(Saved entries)
========================
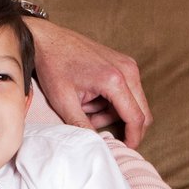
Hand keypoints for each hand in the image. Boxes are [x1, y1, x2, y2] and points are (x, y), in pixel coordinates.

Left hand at [25, 17, 151, 147]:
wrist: (47, 39)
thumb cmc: (53, 66)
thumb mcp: (64, 102)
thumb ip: (82, 127)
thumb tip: (97, 146)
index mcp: (115, 80)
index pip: (136, 117)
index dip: (133, 138)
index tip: (125, 150)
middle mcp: (127, 70)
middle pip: (141, 111)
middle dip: (123, 126)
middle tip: (95, 127)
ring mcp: (127, 64)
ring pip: (133, 103)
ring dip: (113, 113)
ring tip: (84, 107)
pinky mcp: (123, 62)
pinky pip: (127, 91)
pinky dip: (111, 101)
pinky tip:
========================
#### [Problem]
Exactly the lines from the one containing "middle tip: (95, 127)" through the last line of the records are to be transcribed, both endpoints included.

#### [Task output]
middle tip: (95, 127)
ring mcp: (127, 64)
ring pip: (133, 103)
ring dip: (113, 113)
ring tip: (84, 107)
pinky mcp: (123, 62)
pinky pip: (127, 91)
pinky dip: (111, 101)
pinky tip:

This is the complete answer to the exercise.